EVANSVILLE, Ind. (WEHT)- If the walls of the former Hercules and Servel factory that caught fire early Monday morning could talk– oh the tales they’d share of Evansville’s industrial past, from being the center of the buggy industry- to becoming an early center for automobiles, plastics, and refrigeration, to Evansville’s role in the home front during the Second World War.
Even now, after a fire ravaged the facility built just after the turn of the 20th century, local historians say Tri-Staters shouldn’t soon forget what the warehouses meant to Evansville’s past.
During World War Two, the factory was one of several scattered around Evansville, producing everything from refrigeration units, to shell casings, to thousands and thousands of wings for warplanes. In fact, Dona Bone with the Evansville Wartime Museum says the factory was recognized with an E-Award, given to top defense factories across the nation.
Following the war, the factory returned to domestic production, helping make Evansville a national center for refrigerators- a distinction that included a shortlived college football bowl game played at the Reitz Bowl on the city’s west side.
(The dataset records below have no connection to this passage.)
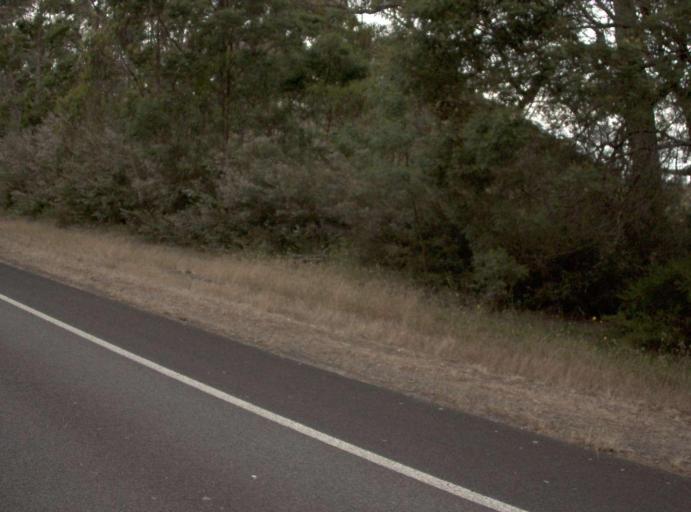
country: AU
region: Victoria
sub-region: Wellington
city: Sale
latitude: -38.5066
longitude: 146.8923
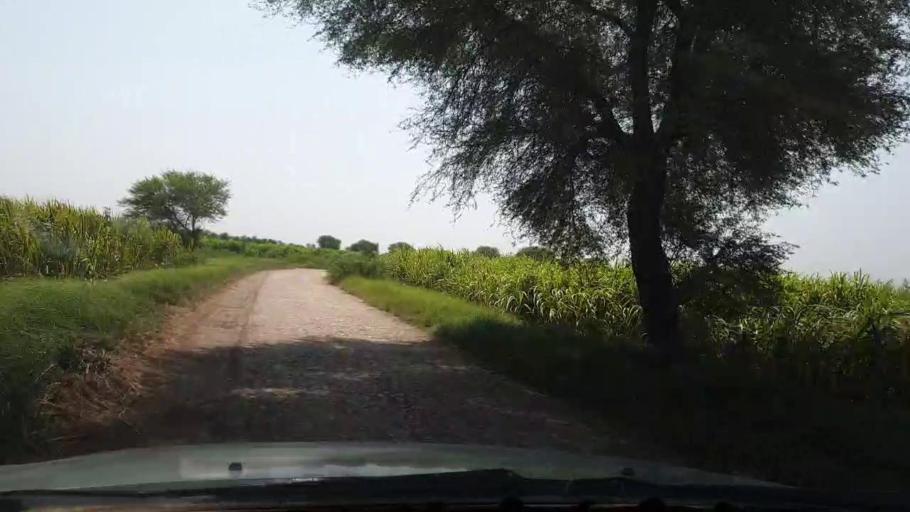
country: PK
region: Sindh
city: Tando Muhammad Khan
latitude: 25.1992
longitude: 68.6658
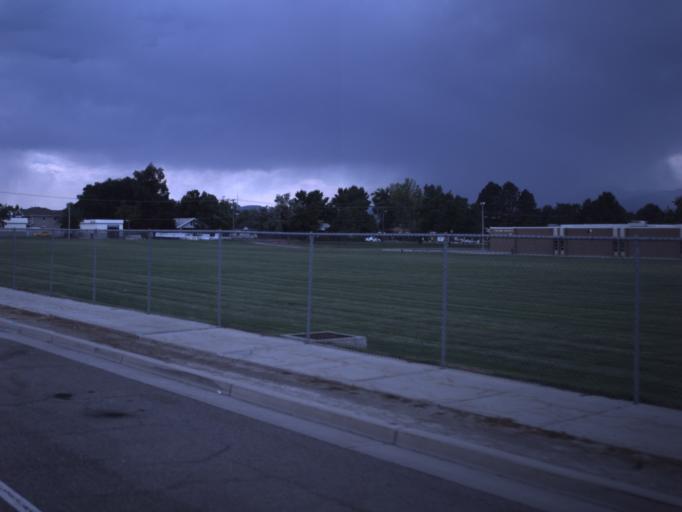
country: US
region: Utah
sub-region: Salt Lake County
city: Sandy City
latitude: 40.6076
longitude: -111.8723
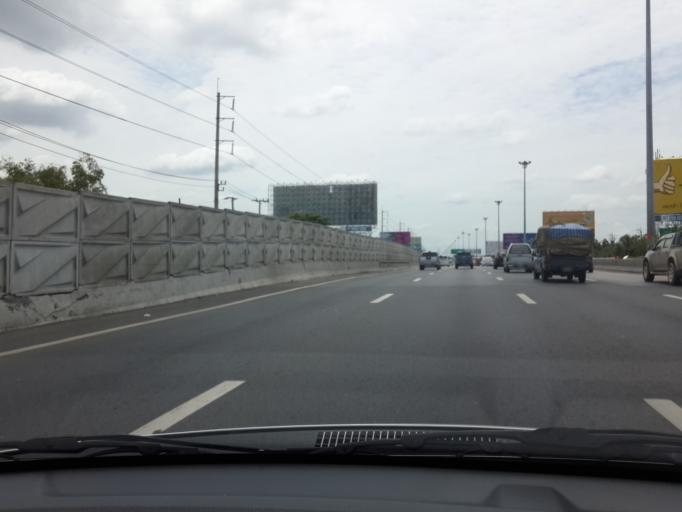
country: TH
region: Bangkok
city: Suan Luang
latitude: 13.7359
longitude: 100.6739
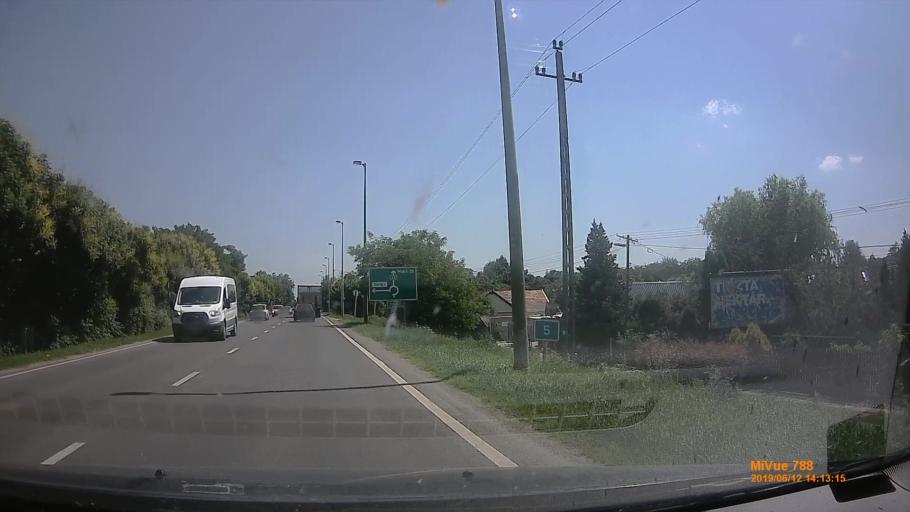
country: HU
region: Csongrad
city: Szeged
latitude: 46.2339
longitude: 20.1730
Over time, though, local historian Stan Schmitt says the heavy industry that had powered began leaving Evansville in the late 1960s and 1970s, and businesses started to contract. Just as Bucyrus-Erie closed on the Westside, archives from the University of Southern Indiana indicate Servel eventually closed in the late 1950s.
Schmitt says these once formidable factories transitioned yet again for light business and warehousing, or they simply sat vacant for years. Schmitt notes that the buildings themselves were largely too big and costly to tear down, so they remained as much a part of the city as anything else.
While Dona Bone is quick to point out Evansville still has several factories from the war effort, including the former Whirlpool and Republic Aviation facility near Evansville Regional Airport, Schmitt says the fire is, in a way, symbolic of Evansville’s industrial decline- saying “those companies have disappeared now, you don’t see those large industrial factories around here anymore.”